Friday, December 30, 2011

When Least Expected

"Well... he never existed."

Shock, replaced immediately by incredulity and hurt. The above words were spoken to me by my brother, in reference to Aiden.

I had just been mentioning that I was planning a trip out to see our grandmother to introduce her to little Kevie as her first Bailey great grandson. I corrected myself right away, which confused my brother. He asked who the first was if not Kevin Jr., and I just said matter-of-factly that Aiden was.

"Well... he never existed," was my brother's reply to me.

Saturday, August 20, 2011

The Aftermath

It's been a week since Aiden's birthday. I'm restless, tired, and emotionally volatile. Last weekend was really okay for part of me, the surface I show people so they don't worry, but underneath I'm torn up inside. Last week I had a birthday party for my dead son.

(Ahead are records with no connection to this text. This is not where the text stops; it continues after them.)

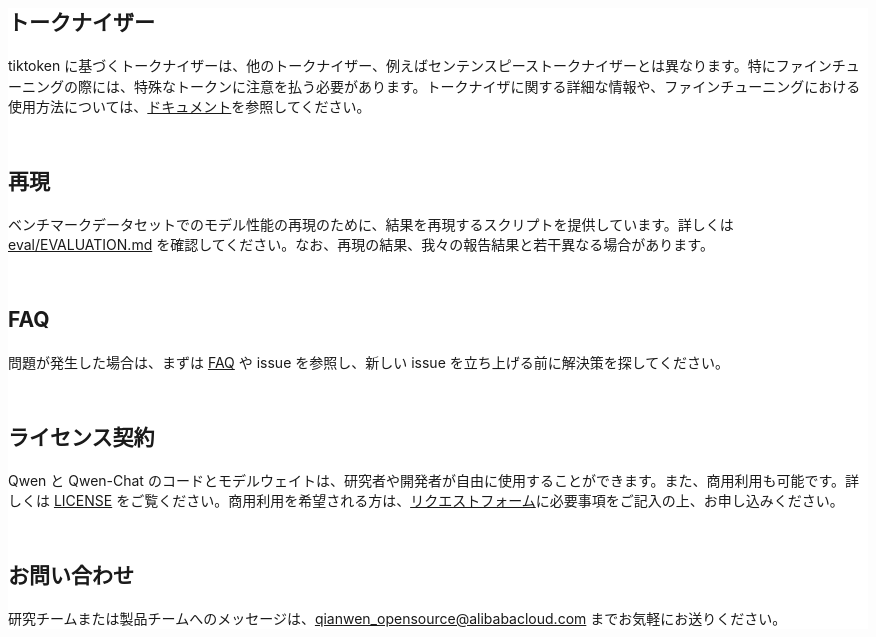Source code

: ## トークナイザー

tiktoken に基づくトークナイザーは、他のトークナイザー、例えばセンテンスピーストークナイザーとは異なります。特にファインチューニングの際には、特殊なトークンに注意を払う必要があります。トークナイザに関する詳細な情報や、ファインチューニングにおける使用方法については、[ドキュメント](tokenization_note_ja.md)を参照してください。
<br><br>

## 再現

ベンチマークデータセットでのモデル性能の再現のために、結果を再現するスクリプトを提供しています。詳しくは [eval/EVALUATION.md](eval/EVALUATION.md) を確認してください。なお、再現の結果、我々の報告結果と若干異なる場合があります。
<br><br>

## FAQ

問題が発生した場合は、まずは [FAQ](FAQ_ja.md) や issue を参照し、新しい issue を立ち上げる前に解決策を探してください。
<br><br>

## ライセンス契約

Qwen と Qwen-Chat のコードとモデルウェイトは、研究者や開発者が自由に使用することができます。また、商用利用も可能です。詳しくは [LICENSE](LICENSE) をご覧ください。商用利用を希望される方は、[リクエストフォーム](https://dashscope.console.aliyun.com/openModelApply/qianwen)に必要事項をご記入の上、お申し込みください。
<br><br>

## お問い合わせ

研究チームまたは製品チームへのメッセージは、qianwen_opensource@alibabacloud.com までお気軽にお送りください。

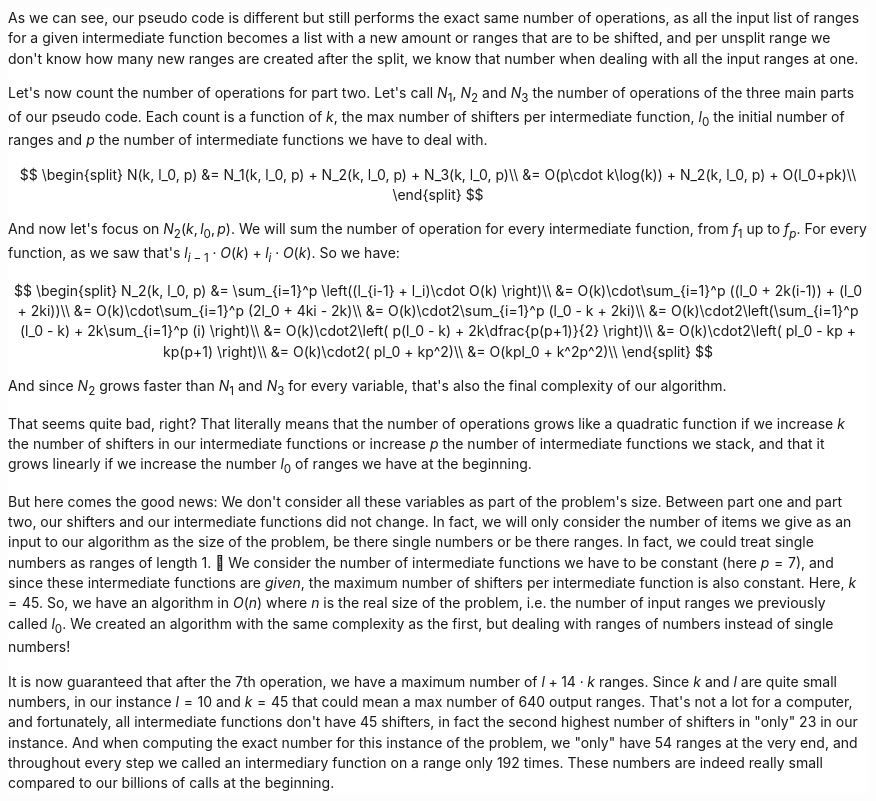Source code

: As we can see, our pseudo code is different but still performs the exact same number of operations, as all the input list of ranges for a given intermediate function becomes a list with a new amount or ranges that are to be shifted, and per unsplit range we don't know how many new ranges are created after the split, we know that number when dealing with all the input ranges at one.

Let's now count the number of operations for part two. Let's call $N_1$, $N_2$ and $N_3$ the number of operations of the three main parts of our pseudo code. Each count is a function of $k$, the max number of shifters per intermediate function, $l_0$ the initial number of ranges and $p$ the number of intermediate functions we have to deal with.

$$
\begin{split}
N(k, l_0, p) &= N_1(k, l_0, p) + N_2(k, l_0, p) + N_3(k, l_0, p)\\
&= O(p\cdot k\log(k)) + N_2(k, l_0, p) + O(l_0+pk)\\
\end{split}
$$

And now let's focus on $N_2(k, l_0, p)$. We will sum the number of operation for every intermediate function, from $f_1$ up to $f_p$. For every function, as we saw that's $l_{i-1}\cdot O(k) + l_i\cdot O(k)$. So we have:

$$
\begin{split}
N_2(k, l_0, p) &= \sum_{i=1}^p \left((l_{i-1} + l_i)\cdot O(k) \right)\\
&= O(k)\cdot\sum_{i=1}^p ((l_0 + 2k(i-1)) + (l_0 + 2ki))\\
&= O(k)\cdot\sum_{i=1}^p (2l_0 + 4ki - 2k)\\
&= O(k)\cdot2\sum_{i=1}^p (l_0 - k + 2ki)\\
&= O(k)\cdot2\left(\sum_{i=1}^p (l_0 - k)  + 2k\sum_{i=1}^p (i) \right)\\
&= O(k)\cdot2\left( p(l_0 - k) + 2k\dfrac{p(p+1)}{2} \right)\\
&= O(k)\cdot2\left( pl_0 - kp + kp(p+1) \right)\\
&= O(k)\cdot2( pl_0 + kp^2)\\
&= O(kpl_0 + k^2p^2)\\
\end{split}
$$

And since $N_2$ grows faster than $N_1$ and $N_3$ for every variable, that's also the final complexity of our algorithm.

That seems quite bad, right? That literally means that the number of operations grows like a quadratic function if we increase $k$ the number of shifters in our intermediate functions or increase $p$ the number of intermediate functions we stack, and that it grows linearly if we increase the number $l_0$ of ranges we have at the beginning.

But here comes the good news: We don't consider all these variables as part of the problem's size. Between part one and part two, our shifters and our intermediate functions did not change. In fact, we will only consider the number of items we give as an input to our algorithm as the size of the problem, be there single numbers or be there ranges. In fact, we could treat single numbers as ranges of length 1. 🤯 We consider the number of intermediate functions we have to be constant (here $p=7$), and since these intermediate functions are *given*, the maximum number of shifters per intermediate function is also constant. Here, $k=45$. So, we have an algorithm in $O(n)$ where $n$ is the real size of the problem, i.e. the number of input ranges we previously called $l_0$. We created an algorithm with the same complexity as the first, but dealing with ranges of numbers instead of single numbers!

It is now guaranteed that after the 7th operation, we have a maximum number of $l+14\cdot k$ ranges. Since $k$ and $l$ are quite small numbers, in our instance $l=10$ and $k=45$ that could mean a max number of $640$ output ranges. That's not a lot for a computer, and fortunately, all intermediate functions don't have 45 shifters, in fact the second highest number of shifters in "only" 23 in our instance. And when computing the exact number for this instance of the problem, we "only" have 54 ranges at the very end, and throughout every step we called an intermediary function on a range only 192 times. These numbers are indeed really small compared to our billions of calls at the beginning.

There was no little personal cake for him to tear at and make a mess of, no toys for him to play with, no ribbons or presents or anything that would make celebrating his birthday feel right. I mean, we did the best we could under the circumstances, what with not having an actual baby boy there share our love and joy with. You can read all about it in my wife's blog, so I'm not going to go into detail about what we did.

I feel so lost and unfulfilled. We always talk about this hole in our hearts, the void our children left behind, and everybody has a snappy, optimistic suggestion about filling that hole with love or charity or whatever random virtue is supposed to make us feel good. I don't want to do any of that, though. That's Aiden's spot. He belongs there. Is it utterly selfish of me to want to keep that hole empty for him? 

Friday, August 5, 2011

Kaiser Irritante

Let's go a bit off topic for a moment and talk about something that's been crawling under my skin recently: Kaiser Permanente. For those of you who are unfamiliar with this company, it's a large, self-sufficient medical practice/insurance company, almost like a club. So you purchase membership to their insurance and then you get access to their doctors, hospitals, and facilities. Nothing wrong with that. It's their advertisement campaign that's driving me batshit crazy.

The first thing that bugs me is the quantity of advertisements packed into any given hour of radio. Now, to be fair they do take breaks of a couple of weeks in between their ad blasts, but when they're going strong it seems like every time I turn on the radio I'm guaranteed to hear one of their ads with the bad music and Allison Janney jabbering away at least twice for short trips of 15-20 minutes, and closer to 6-7 times if I spend any significant time traveling. Thanks Kaiser, but I don't need C.J. from The West Wing badgering me about health insurance non-stop throughout the day.

Sunday, July 31, 2011

Letting Go

A few weeks ago my grandfather passed away. Before you start feeling any sympathy, let me tell you a bit about this guy.

When I was a child my parents brought him into our home, because, honestly, I don't think anyone else would take him. He was a miserable person to be around, always 'joking around' by ferreting out your deepest insecurities and jabbing witticisms down your throat to make you feel as small and insignificant as possible. It wasn't hard for him, he was a genius. He was musically talented in multiple instruments, first class at chess, and his memory was nearly flawless.

So a young boy of 5, of course, was an easy target.

Wednesday, July 27, 2011

Going Foward

Writing here is really hard for me. Admission of feelings is a foreign thing to most guys. We're strong, we're stoic. We beat our chests and pretend to be invincible. We stand tall in the face of adversity, and face danger head on. We try to convince ourselves that we're modern day superheroes, and, to their credit, our female counterparts let us believe it.

But when it comes to admitting to a weakness, no matter how well deserved, guys will tend to balk.

This isn't a blanket statement, of course. I know there are plenty of men out there in touch with their feelings and completely comfortable sharing them. Neither is the above meant to alienate or effeminize those particular guys in any way (and yes, I just made up a word there). I just mean to point this out to try to help define why it is that, for me, coming here isn't the easiest or most desirable thing to do.

I do it anyway because I'm a man, and, damn it, if a thing's difficult then it's a challenge to best... But really I do it because it helps ease my burden, and at this point I've neglected my burden so long it's begun to weigh heavily on my heart.